• Exercise directions: Starting from the beginning of the records and ending after the line that contains "Общественный совет при", arrange those lines as a JSON list of strings with one string per line, leaving out any blank lines.

• Given information:
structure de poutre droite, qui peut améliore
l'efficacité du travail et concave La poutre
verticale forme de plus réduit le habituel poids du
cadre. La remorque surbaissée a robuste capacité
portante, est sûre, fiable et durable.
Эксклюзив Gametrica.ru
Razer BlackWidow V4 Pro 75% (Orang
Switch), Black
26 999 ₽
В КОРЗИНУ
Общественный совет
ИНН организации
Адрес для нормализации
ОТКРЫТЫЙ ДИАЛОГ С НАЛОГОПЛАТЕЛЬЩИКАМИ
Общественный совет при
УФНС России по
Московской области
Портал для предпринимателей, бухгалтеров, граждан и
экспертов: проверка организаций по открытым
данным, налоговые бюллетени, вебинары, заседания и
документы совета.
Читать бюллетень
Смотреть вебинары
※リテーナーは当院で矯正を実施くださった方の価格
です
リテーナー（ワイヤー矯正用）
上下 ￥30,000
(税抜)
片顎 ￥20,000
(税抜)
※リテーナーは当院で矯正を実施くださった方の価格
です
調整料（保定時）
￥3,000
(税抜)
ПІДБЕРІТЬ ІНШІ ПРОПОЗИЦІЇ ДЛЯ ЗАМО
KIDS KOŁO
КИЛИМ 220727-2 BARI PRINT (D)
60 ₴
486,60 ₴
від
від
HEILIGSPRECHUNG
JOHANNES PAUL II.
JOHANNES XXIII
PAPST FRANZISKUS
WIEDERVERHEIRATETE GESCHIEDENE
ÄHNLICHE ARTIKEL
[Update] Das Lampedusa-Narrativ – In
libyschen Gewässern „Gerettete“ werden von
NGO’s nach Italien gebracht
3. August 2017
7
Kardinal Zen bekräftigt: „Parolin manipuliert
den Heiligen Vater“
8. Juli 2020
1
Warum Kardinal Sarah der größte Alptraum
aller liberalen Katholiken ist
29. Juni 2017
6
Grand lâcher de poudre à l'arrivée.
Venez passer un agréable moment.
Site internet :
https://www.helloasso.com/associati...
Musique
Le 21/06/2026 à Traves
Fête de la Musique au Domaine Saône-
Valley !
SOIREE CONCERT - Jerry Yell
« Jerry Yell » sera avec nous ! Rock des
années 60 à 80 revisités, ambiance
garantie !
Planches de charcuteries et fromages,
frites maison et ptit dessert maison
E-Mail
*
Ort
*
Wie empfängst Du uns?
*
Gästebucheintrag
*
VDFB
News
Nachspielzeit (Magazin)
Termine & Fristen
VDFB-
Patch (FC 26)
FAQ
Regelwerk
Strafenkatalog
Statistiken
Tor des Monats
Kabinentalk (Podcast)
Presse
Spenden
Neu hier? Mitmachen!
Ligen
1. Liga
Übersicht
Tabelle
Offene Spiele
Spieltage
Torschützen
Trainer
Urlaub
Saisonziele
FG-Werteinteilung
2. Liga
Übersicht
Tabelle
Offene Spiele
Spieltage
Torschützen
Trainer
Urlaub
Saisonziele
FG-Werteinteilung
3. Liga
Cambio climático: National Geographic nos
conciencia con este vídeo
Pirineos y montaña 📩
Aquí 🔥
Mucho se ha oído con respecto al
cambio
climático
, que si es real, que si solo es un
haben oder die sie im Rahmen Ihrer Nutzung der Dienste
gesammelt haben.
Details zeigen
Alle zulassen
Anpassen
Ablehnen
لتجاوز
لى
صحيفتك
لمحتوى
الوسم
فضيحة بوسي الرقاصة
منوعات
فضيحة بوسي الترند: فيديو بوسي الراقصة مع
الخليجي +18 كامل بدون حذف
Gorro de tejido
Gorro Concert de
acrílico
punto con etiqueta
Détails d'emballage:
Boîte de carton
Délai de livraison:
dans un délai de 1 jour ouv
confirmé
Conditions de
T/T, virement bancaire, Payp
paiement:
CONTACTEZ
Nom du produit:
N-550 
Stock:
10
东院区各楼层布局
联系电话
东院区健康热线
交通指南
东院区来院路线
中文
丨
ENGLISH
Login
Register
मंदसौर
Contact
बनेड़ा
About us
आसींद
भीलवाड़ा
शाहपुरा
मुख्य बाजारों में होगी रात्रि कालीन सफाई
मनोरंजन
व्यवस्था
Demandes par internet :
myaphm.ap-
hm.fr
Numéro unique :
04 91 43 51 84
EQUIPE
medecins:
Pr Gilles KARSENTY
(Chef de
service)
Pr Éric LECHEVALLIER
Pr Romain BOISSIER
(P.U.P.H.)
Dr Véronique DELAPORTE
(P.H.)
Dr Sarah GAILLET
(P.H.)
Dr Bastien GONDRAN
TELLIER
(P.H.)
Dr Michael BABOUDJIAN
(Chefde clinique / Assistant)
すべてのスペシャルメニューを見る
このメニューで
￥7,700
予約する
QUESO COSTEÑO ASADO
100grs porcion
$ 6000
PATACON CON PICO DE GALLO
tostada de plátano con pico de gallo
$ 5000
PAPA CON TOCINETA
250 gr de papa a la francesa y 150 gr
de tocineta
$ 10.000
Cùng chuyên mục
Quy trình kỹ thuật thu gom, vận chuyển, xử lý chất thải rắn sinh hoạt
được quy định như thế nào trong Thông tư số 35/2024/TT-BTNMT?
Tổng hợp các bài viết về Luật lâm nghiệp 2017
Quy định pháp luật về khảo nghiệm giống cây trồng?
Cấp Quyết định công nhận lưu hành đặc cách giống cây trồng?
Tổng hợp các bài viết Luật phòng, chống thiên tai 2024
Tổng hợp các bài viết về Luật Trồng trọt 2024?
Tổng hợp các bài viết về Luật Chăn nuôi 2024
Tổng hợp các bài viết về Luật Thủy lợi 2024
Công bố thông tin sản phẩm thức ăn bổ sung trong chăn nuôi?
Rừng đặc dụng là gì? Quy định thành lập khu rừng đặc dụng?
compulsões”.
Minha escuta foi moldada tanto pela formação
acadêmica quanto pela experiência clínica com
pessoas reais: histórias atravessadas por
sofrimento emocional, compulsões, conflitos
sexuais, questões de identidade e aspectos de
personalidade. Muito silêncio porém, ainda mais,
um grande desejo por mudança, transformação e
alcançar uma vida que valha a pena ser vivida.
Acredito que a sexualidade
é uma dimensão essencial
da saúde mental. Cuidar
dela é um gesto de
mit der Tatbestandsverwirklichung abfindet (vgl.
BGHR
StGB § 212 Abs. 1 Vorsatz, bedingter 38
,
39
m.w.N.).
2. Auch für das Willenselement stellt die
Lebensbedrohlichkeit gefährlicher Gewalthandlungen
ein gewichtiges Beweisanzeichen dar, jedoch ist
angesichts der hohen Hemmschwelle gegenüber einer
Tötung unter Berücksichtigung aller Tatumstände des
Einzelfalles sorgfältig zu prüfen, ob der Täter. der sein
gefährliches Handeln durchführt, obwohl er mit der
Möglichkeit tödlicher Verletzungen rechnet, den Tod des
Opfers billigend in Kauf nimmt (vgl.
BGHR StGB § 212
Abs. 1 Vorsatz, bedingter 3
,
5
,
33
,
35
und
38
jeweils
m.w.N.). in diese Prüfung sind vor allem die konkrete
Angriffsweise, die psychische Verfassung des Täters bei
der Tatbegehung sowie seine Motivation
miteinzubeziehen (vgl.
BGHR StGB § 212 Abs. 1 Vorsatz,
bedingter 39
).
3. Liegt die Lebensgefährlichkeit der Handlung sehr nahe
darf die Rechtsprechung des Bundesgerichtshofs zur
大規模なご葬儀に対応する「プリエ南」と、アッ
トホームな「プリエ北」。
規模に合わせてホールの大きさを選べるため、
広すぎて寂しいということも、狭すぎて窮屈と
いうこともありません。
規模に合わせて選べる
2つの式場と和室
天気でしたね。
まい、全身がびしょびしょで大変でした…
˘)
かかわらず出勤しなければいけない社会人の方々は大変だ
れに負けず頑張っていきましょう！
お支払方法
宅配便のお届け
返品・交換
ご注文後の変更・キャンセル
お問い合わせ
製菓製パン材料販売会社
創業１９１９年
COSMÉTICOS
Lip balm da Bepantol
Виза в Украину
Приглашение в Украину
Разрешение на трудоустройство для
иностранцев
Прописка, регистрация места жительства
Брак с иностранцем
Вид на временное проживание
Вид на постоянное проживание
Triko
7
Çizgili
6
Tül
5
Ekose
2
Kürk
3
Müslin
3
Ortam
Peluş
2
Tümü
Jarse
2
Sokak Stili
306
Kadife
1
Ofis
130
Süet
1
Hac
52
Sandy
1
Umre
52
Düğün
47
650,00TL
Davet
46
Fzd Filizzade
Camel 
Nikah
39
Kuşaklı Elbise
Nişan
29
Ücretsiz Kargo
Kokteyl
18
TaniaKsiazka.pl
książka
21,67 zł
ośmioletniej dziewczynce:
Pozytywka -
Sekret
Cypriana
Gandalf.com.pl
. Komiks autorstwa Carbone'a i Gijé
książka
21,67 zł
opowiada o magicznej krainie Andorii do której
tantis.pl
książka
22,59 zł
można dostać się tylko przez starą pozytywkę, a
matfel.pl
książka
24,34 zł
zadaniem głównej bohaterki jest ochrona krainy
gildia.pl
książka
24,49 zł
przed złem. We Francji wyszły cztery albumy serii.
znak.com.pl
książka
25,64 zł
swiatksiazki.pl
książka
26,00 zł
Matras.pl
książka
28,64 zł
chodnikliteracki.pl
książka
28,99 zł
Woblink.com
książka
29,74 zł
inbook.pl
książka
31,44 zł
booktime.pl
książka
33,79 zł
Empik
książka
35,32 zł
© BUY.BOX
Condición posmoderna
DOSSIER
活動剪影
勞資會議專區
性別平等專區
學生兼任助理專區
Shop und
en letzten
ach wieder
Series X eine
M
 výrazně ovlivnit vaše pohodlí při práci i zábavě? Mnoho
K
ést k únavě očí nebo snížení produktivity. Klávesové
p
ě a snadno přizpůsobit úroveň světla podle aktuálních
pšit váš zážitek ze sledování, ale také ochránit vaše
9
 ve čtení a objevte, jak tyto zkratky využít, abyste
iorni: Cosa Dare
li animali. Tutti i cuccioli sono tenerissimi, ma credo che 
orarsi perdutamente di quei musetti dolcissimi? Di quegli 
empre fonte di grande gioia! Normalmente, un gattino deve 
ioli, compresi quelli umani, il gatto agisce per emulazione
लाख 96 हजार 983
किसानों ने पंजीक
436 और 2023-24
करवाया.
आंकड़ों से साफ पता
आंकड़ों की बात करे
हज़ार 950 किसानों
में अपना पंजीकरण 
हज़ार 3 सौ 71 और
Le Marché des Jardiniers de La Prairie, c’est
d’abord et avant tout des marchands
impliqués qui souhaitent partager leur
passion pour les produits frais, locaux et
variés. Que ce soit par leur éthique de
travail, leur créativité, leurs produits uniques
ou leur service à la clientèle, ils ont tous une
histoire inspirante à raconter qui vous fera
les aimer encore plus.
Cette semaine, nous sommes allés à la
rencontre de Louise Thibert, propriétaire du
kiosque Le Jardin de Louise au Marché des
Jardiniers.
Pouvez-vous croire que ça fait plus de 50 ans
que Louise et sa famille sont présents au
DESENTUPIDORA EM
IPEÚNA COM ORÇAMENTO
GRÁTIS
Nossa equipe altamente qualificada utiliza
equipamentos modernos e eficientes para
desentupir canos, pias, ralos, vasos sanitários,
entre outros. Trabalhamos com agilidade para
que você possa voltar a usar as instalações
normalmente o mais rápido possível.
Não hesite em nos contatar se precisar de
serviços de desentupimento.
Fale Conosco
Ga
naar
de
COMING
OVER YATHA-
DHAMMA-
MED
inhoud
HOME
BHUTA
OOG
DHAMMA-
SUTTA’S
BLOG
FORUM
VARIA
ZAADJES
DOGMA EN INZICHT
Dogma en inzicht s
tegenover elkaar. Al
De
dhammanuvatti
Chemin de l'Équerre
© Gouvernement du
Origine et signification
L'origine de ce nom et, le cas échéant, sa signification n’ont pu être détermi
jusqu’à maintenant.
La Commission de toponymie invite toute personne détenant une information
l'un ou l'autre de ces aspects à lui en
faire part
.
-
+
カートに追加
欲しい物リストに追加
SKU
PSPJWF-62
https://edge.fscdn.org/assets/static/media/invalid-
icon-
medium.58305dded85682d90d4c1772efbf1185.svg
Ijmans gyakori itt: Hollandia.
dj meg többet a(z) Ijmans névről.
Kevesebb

• Response to the exercise:
[
  "structure de poutre droite, qui peut améliore",
  "l'efficacité du travail et concave La poutre",
  "verticale forme de plus réduit le habituel poids du",
  "cadre. La remorque surbaissée a robuste capacité",
  "portante, est sûre, fiable et durable.",
  "Эксклюзив Gametrica.ru",
  "Razer BlackWidow V4 Pro 75% (Orang",
  "Switch), Black",
  "26 999 ₽",
  "В КОРЗИНУ",
  "Общественный совет",
  "ИНН организации",
  "Адрес для нормализации",
  "ОТКРЫТЫЙ ДИАЛОГ С НАЛОГОПЛАТЕЛЬЩИКАМИ",
  "Общественный совет при"
]